KABUL: Afghanistan's attorney general slapped a travel ban on five top football officials Friday, hours after graphic details emerged of alleged sexual and physical abuse against members of the women's national team.
One player told Britain's Guardian newspaper that Afghanistan Football Federation (AFF) president Keramuddin Karim had lured her into a secret bedroom near his office where he allegedly pointed a gun at her after hitting her in the face and raping her.
"When I woke up, all my clothes were gone and there was blood everywhere," the player told the newspaper on the condition of anonymity.
"The bed was covered in blood, blood was coming from my mouth, nose and vagina."
Another player alleged Karim threatened to cut out her tongue after she managed to escape his unwanted sexual advances.
AFP's calls to AFF spokesman Shafi Shadab on Friday went unanswered.
The attorney general has placed five officials, including Karim, on a "no-flying list and banned them from travelling out following the accusation on abusing the female players of the AFF", attorney general spokesman Jamshid Rasooli said in a statement on Twitter.
Earlier this month, the attorney general suspended the five men to facilitate an investigation into the case that was first reported in the Guardian in November.
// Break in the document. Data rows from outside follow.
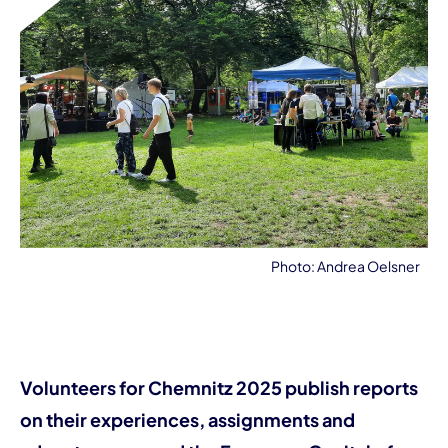
Photo: Andrea Oelsner
Volunteers for Chemnitz 2025 publish reports
on their experiences, assignments and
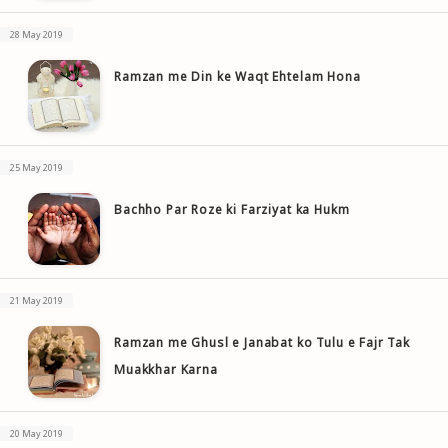
28 May 2019
Ramzan me Din ke Waqt Ehtelam Hona
25 May 2019
Bachho Par Roze ki Farziyat ka Hukm
21 May 2019
Ramzan me Ghusl e Janabat ko Tulu e Fajr Tak
Muakkhar Karna
20 May 2019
Football's world governing body FIFA also suspended Karim for 90 days over the allegations.
The newspaper previously cited what it described as senior figures associated with the women's team who said the abuse had taken place in Afghanistan, including at the AFF headquarters, and at a training camp in Jordan last February.
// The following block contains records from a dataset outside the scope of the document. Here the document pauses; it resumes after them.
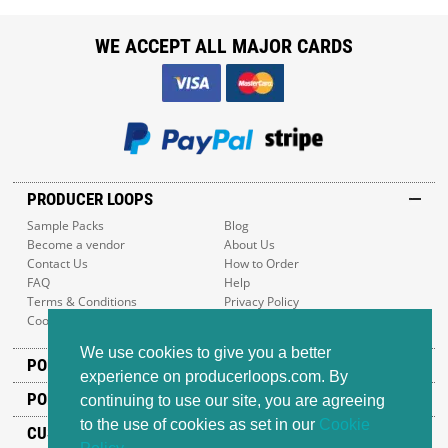
WE ACCEPT ALL MAJOR CARDS
PRODUCER LOOPS
Sample Packs
Blog
Become a vendor
About Us
Contact Us
How to Order
FAQ
Help
Terms & Conditions
Privacy Policy
Cookie Policy
Sitemap
We use cookies to give you a better
POPULAR GENRES
experience on producerloops.com. By
POPULAR PRODUCTS
continuing to use our site, you are agreeing
to the use of cookies as set in our
Cookie
CUSTOMER SUPPORT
Afghan President Ashraf Ghani had ordered the attorney general to conduct a "thorough investigation" into what he called "shocking" claims of abuse by male officials against members of the women's team.
Afghanistan has made strides to promote female football. As well as the national side, four years ago it launched its first all-women's league that ran in parallel with the men's.
But the female teams were sidelined in 2017 by a lack of funding.